(DOCUMENT EXCERPT):
Following the war, Chelsea again spent big, and again bought three big-name forwards, this time Tommy Lawton, Len Goulden and Tommy Walker, for around £22,000. The trio provided both goals and entertainment – Lawton set a new club record by scoring 26 goals in 34 league games in 1946–47 – but Chelsea finished 15th that season and never finished above 13th under Birrell. After a falling out with Birrell, Lawton was sold to Notts County for £20,000; his replacement was Roy Bentley, signed from Newcastle United for £11,500 in 1948.

1951 saw Chelsea enjoy another run in the FA Cup. After beating Manchester United 2–0 in a pulsating quarter-final, they were drawn to face London rivals Arsenal at White Hart Lane. Two goals from Bentley put Chelsea in control, but a freak goal from Arsenal (Chelsea's goalkeeper misjudged a corner and punched it into his own net) just before half-time turned the game. Arsenal equalised 15 minutes from full-time and then won the replay 1–0.

Collected data:
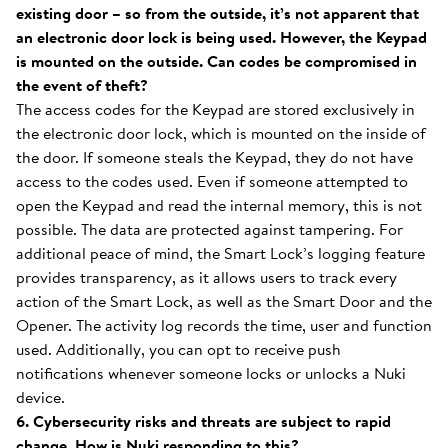
existing door – so from the outside, it’s not apparent that
an electronic door lock is being used. However, the Keypad
is mounted on the outside. Can codes be compromised in
the event of theft?
The access codes for the Keypad are stored exclusively in
the electronic door lock, which is mounted on the inside of
the door. If someone steals the Keypad, they do not have
access to the codes used. Even if someone attempted to
open the Keypad and read the internal memory, this is not
possible. The data are protected against tampering. For
additional peace of mind, the Smart Lock’s logging feature
provides transparency, as it allows users to track every
action of the Smart Lock, as well as the Smart Door and the
Opener. The activity log records the time, user and function
used. Additionally, you can opt to receive push
notifications whenever someone locks or unlocks a Nuki
device.
6. Cybersecurity risks and threats are subject to rapid
change. How is Nuki responding to this?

(PROBLEMS TO WORK ON):
1. In the Chelsea history excerpt, who replaced Tommy Lawton after he was sold to Notts County?
2. Please pick up the Chelsea history excerpt after its last sentence and carry it forward.

(PER-TASK OUTPUTS):
1. Roy Bentley, signed from Newcastle United for £11,500 in 1948.

2.
A year later, Chelsea seemed destined for relegation: with four games remaining, they were six points behind, at the bottom of the table, and without a win in fourteen matches. After unexpectedly winning the first three, Chelsea went into their final match needing to beat Bolton Wanderers and hoping for the right result between fellow relegation candidates Everton and Sheffield Wednesday. Chelsea won 4–0 and Wednesday beat Everton 6–0, thus ensuring Chelsea's survival on goal average by 0.044 of a goal. In 1952, Chelsea again faced Arsenal in the FA Cup semi-finals and after a 1–1 tie in the first match, lost the replay 3–0. Birrell resigned shortly afterwards.

Birrell's biggest contribution to Chelsea was off the field. In a bid to counter the spiraling cost of transfer fees in football, he oversaw the development of an extensive new youth and scouting programme, headed by ex-players Dickie Foss, Dick Spence and Jimmy Thompson, which would ultimately see the club produce its own players. The policy would provide the core of Chelsea's first team for the next three decades in particular, producing such players as Jimmy Greaves, Bobby Smith, Peter Osgood, Peter Bonetti, Ray Wilkins, Ron Harris, Bobby Tambling, Alan Hudson, Terry Venables and John Hollins.